For this assignment, it came down to a question of which hyperparameters I was going to tweak and experiment with. Since I’m still uncertain as to what the num_classes are (and still reading up on it), I decided to just tweak the batch_size and epochs. I set the number of epochs to be 3, and adjusted the batch sizes starting from 16 all the way upto 2048.
I chose an epoch size of three because it allowed me to obtain results in a relatively short period of time. Ideally, three cycles is not sufficient whatsover to obtain a good result, but since I’m measuring how the loss changes relative to the batch size, I think it doesn’t matter as much anymore.
The results have been summarised below.
Batch Size of 16
Batch Size of 32
Batch Size of 64
Batch Size of 128
Batch Size of 256
Batch Size of 512
Batch Size of 1024
Batch Size of 2048
Batch Size | Test Accuracy | Test Loss |
16 | 0.5755 | 1.1882 |
32 | 0.5591 | 1.2426 |
64 | 0.5399 | 1.3063 |
128 | 0.4559 | 1.4981 |
256 | 0.4462 | 1.5408 |
512 | 0.4149 | 1.6366 |
1024 | 0.3734 | 1.7963 |
2048 | 0.3408 | 1.8702 |
As can be seen from the table above, a batch size of 32 seems to be optimum.
I’m still not sure about the technical rationale as to why the Test Accuracy drops as the batch size increases, but I think it is because of the following.
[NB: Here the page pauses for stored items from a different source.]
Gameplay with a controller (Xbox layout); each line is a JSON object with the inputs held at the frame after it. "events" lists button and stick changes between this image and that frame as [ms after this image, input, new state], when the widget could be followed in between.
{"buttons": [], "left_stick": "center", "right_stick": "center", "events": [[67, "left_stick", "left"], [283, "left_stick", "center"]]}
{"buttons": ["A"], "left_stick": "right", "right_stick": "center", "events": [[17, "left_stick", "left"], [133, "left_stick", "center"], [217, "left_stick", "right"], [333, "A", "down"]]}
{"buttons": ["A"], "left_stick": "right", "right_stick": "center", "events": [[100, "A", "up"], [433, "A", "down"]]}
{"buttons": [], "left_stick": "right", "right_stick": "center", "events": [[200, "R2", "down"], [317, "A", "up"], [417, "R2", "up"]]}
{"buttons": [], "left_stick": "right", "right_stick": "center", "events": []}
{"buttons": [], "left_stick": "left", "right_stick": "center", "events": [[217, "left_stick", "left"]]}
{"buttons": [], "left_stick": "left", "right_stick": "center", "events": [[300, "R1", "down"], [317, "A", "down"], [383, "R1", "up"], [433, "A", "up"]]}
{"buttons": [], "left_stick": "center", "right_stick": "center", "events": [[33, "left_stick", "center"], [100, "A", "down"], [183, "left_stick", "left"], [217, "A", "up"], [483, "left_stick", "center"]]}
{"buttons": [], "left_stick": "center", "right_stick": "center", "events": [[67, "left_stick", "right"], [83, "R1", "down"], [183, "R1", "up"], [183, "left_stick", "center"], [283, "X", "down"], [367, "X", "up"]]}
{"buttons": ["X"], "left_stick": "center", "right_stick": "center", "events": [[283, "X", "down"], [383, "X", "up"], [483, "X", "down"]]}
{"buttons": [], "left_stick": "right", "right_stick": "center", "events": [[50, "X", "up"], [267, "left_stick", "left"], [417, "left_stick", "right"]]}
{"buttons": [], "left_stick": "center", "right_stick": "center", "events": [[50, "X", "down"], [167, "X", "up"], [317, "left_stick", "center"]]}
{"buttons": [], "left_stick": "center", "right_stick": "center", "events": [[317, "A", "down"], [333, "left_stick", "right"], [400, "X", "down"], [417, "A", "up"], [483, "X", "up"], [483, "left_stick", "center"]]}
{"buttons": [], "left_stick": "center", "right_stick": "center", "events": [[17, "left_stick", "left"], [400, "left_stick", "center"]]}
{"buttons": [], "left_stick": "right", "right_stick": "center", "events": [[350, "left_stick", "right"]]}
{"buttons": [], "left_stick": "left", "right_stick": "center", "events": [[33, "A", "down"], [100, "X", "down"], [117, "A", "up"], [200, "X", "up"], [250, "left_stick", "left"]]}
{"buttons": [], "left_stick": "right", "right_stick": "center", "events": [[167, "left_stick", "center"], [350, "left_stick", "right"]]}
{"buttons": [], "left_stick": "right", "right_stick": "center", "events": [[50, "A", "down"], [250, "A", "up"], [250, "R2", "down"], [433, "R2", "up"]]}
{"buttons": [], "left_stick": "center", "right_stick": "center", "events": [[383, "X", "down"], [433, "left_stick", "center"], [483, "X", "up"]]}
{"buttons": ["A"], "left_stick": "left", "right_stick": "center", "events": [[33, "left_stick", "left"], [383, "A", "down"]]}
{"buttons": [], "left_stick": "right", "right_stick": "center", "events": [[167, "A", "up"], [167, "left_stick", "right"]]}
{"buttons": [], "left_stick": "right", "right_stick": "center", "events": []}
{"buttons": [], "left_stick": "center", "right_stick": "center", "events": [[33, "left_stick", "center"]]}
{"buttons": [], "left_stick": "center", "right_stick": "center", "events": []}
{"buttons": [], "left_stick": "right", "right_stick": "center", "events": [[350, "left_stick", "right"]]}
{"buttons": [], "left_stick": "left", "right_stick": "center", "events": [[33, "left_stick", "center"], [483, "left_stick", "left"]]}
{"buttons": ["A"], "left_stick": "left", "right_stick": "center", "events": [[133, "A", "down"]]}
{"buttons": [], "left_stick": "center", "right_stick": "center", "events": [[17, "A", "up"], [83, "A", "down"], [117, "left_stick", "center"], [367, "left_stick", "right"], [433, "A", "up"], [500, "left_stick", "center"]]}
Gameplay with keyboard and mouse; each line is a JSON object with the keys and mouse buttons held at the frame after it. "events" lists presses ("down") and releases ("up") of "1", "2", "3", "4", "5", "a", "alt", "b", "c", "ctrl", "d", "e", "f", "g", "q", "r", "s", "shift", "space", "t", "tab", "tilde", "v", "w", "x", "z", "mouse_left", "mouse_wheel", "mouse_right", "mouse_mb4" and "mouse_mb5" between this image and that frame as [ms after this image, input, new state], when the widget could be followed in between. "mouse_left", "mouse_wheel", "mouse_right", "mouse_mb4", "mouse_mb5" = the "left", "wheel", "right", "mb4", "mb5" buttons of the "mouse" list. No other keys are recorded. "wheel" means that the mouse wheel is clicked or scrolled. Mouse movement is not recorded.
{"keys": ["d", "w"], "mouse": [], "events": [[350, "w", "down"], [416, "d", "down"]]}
As the batch size increases, there are more data points to train/classify. However, since we are only iterating over them thrice, there isn’t enough time to train the examples sufficiently and completely classify them which makes the model not very accurate. However, with a smaller batch, such as 32, there are fewer samples to train which would lead to a better result.
I decided to increase the number of epochs for a batch size of 32, so I set it to 50 and let it run overnight. I got the following result.
The test loss reported was 0.67667 and an accuracy of 0.7751. Great!
It seems to have greatly improved since the epoch of 3, and I expect that it might converge to around 0.95+ after 300 epochs or so. Maybe this is something I would like to test once I know how to use the Intel Server.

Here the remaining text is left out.